研究課題/領域番号 |
18H02681
|
研究機関 | 山口大学 |
研究代表者 |
島田 緑 山口大学, 共同獣医学部, 教授 (60444981)
|
研究期間 (年度) |
2018-04-01 – 2021-03-31
|
キーワード | DNA損傷 / カルシニューリン / シグナル伝達 / がん |
研究実績の概要 |
われわれは2018年度、乳癌細胞株をカルシニューリン阻害薬FK506、CN585で処理すると細胞増殖は顕著に抑制され、S期細胞が減少し、細胞死が増加することが分かった。さらにこの原因はサイクリンD1の発現が減少していることにより引き起こされていることが判明した。
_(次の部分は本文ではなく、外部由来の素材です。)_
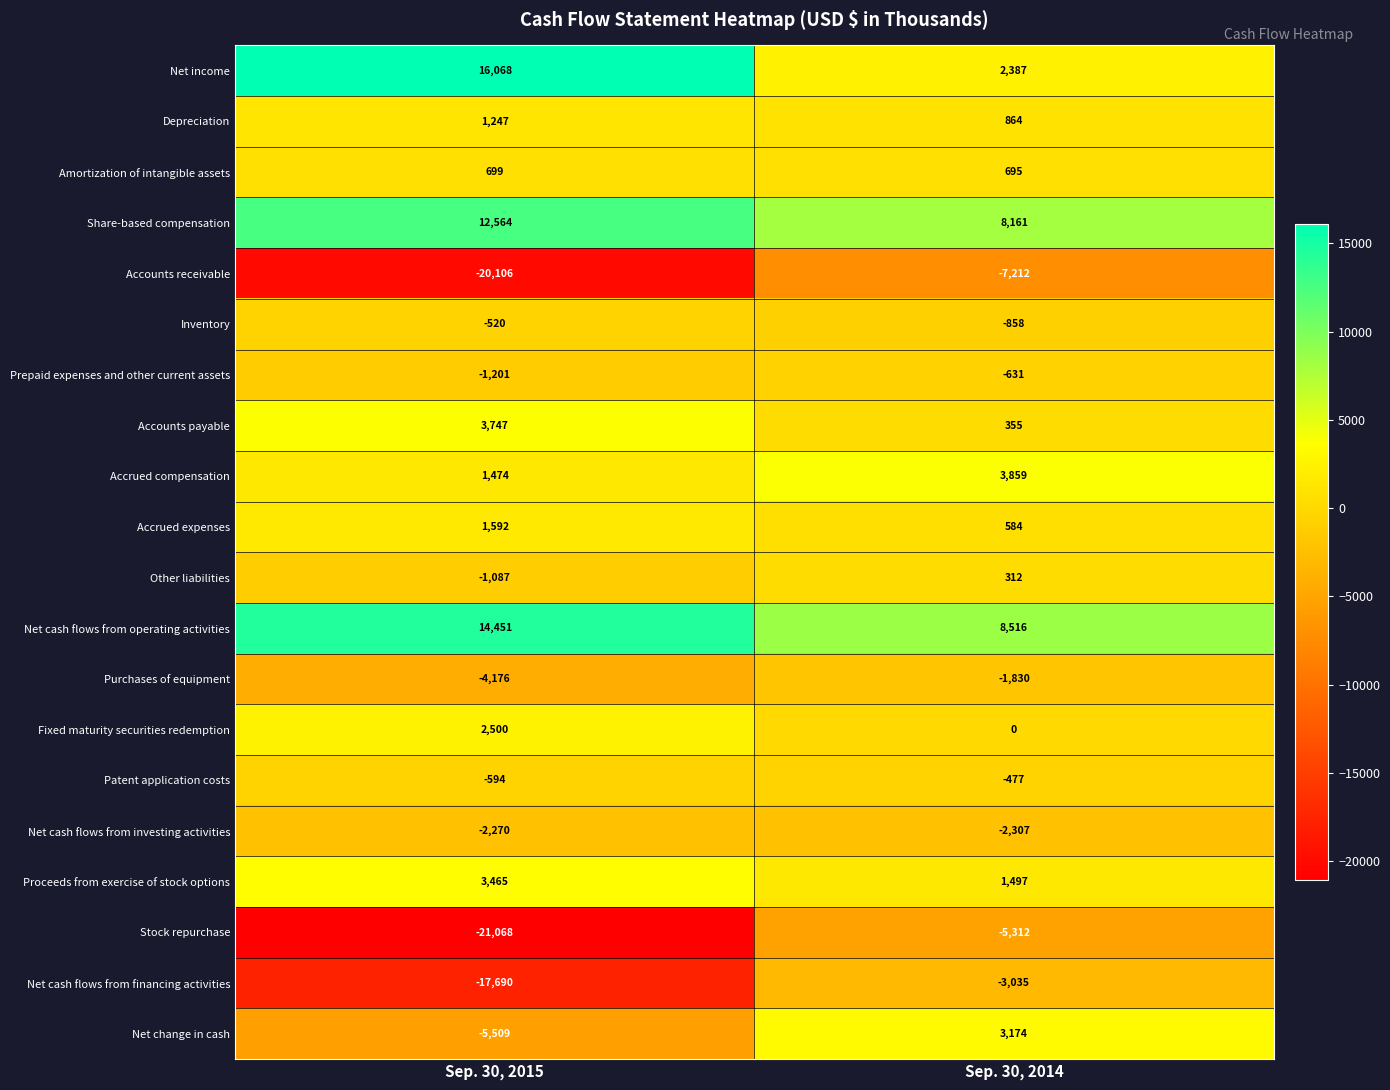

Rank the series at Sep. 30, 2014 from lowest to highest value.

Accounts receivable, Stock repurchase, Net cash flows from financing activities, Net cash flows from investing activities, Purchases of equipment, Inventory, Prepaid expenses and other current assets, Patent application costs, Fixed maturity securities redemption, Other liabilities, Accounts payable, Accrued expenses, Amortization of intangible assets, Depreciation, Proceeds from exercise of stock options, Net income, Net change in cash, Accrued compensation, Share-based compensation, Net cash flows from operating activities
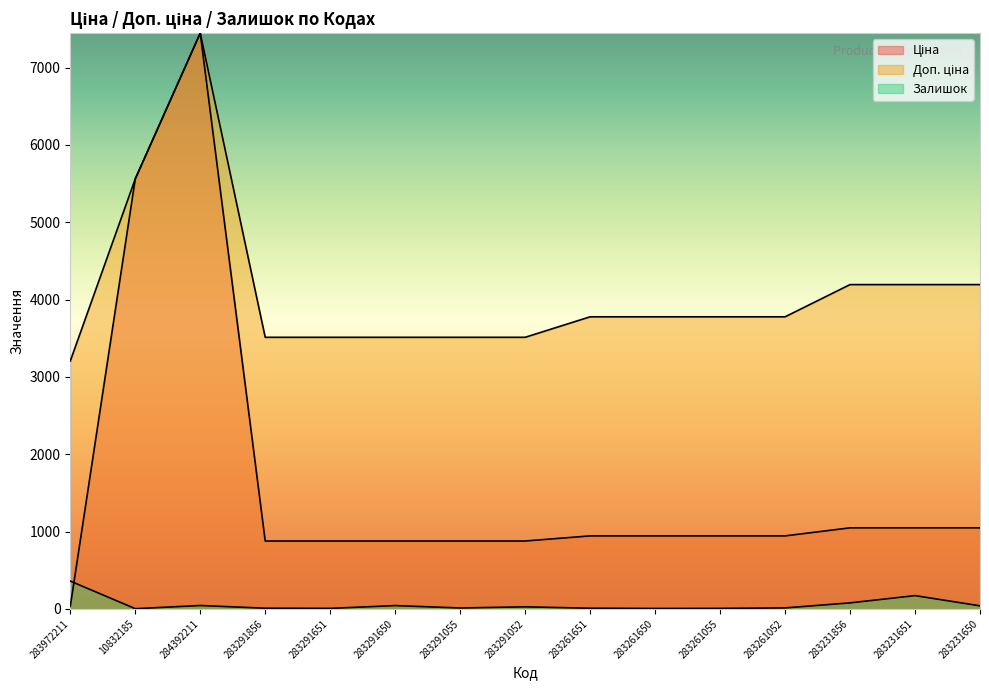

How many intersections are there between Ціна and Залишок?

1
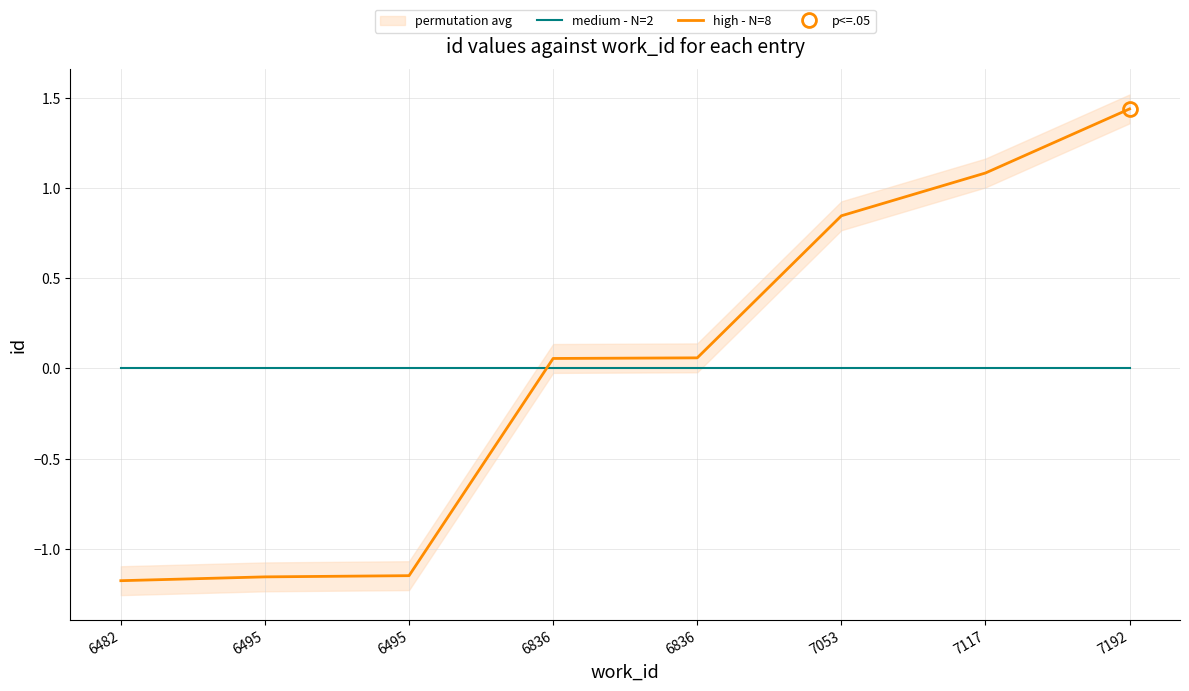

What is the minimum value shown in the chart?

-1.2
FK506は、FKBP(FK506 binding protein)と呼ばれる一群のタンパク質と結合し、複合体となってカルシニューリンの活性を阻害する特性をもつ。従ってこれまで阻害剤を用いて発見されてきた現象がカルシニューリンの生理機能を阻害しているのか、他の分子の阻害によるものであるかを厳密に検証する必要がある。従ってカルシニューリンをノックダウンすることによるサイクリンD1の発現に与える影響、細胞増殖に対する影響を検討した。カルシニューリンの触媒活性を持つサブユニットはPPP3CA,PPP3CB,PPP3CCの3つ存在する。そこでレンチウイルスの系を用いてコンディショナルにノックダウンできる細胞を樹立し解析した結果、全てのサブユニットがサイクリンD1の発現に必要であることが判明した。さらにカルシニューリンノックダウン細胞は、細胞周期の進行に異常を示した。以上の結果から、カルシニューリンがサイクリンD1の安定化に関わることが分かった。どのような分子機構でサイクリンD1の発現が減少するのかを明らかにするために、FK506存在下でプロテアソーム阻害剤MG132を用いて、サイクリンD1分解におけるFK506の影響を解析した。その結果、MG132存在下ではFK506によるサイクリンD1の発現減少が抑制されることがわかった。従ってカルシニューリンはサイクリンD1のタンパク分解を抑制している可能性が示唆された。
|
現在までの達成度 (区分) |
現在までの達成度 (区分)
2: おおむね順調に進展している
理由
サイクリンD1はCDK4, 6によるRbのリン酸化を介してG1/S期を制御しており、サイクリンD1はトリプルネガティブ乳癌を含む多くの癌で高発現している。これまでの結果から、カルシニューリン阻害によりサイクリンD1の分解が促進され、細胞増殖が抑制されることが判明し、サイクリンD1の制御機構が明らかとなった。カルシニューリン/NFATcはトリプルネガティブ乳癌において活性化している。カルシニューリンによるがん増殖制御の分子機構の解明は、トリプルネガティブ乳癌治療における新たなターゲットの発見につながる可能性がある。
|
今後の研究の推進方策 |
これまでの結果から、カルシニューリンはサイクリンD1のタンパク分解を抑制している可能性が示唆された。そこでサイクリンD1の安定化に重要なThr286のリン酸化に注目する。サイクリンD1はThr286がリン酸化されると、SCF (Skp, Cullin, F-box containing) E3ユビキチンリガーゼによりユビキチン化され分解される。Thr286をリン酸化する酵素としてはGSK3β、ERK、p38が報告されているが、脱リン酸化の制御については不明である。リコンビナントカルシニューリン、精製したFlag-サイクリンD1を用いて、サイクリンD1分解制御に重要であるThr286の脱リン酸化作用をin vitroで検証し、カルシニューリンがサイクリンD1を脱リン酸化する可能性について検証する。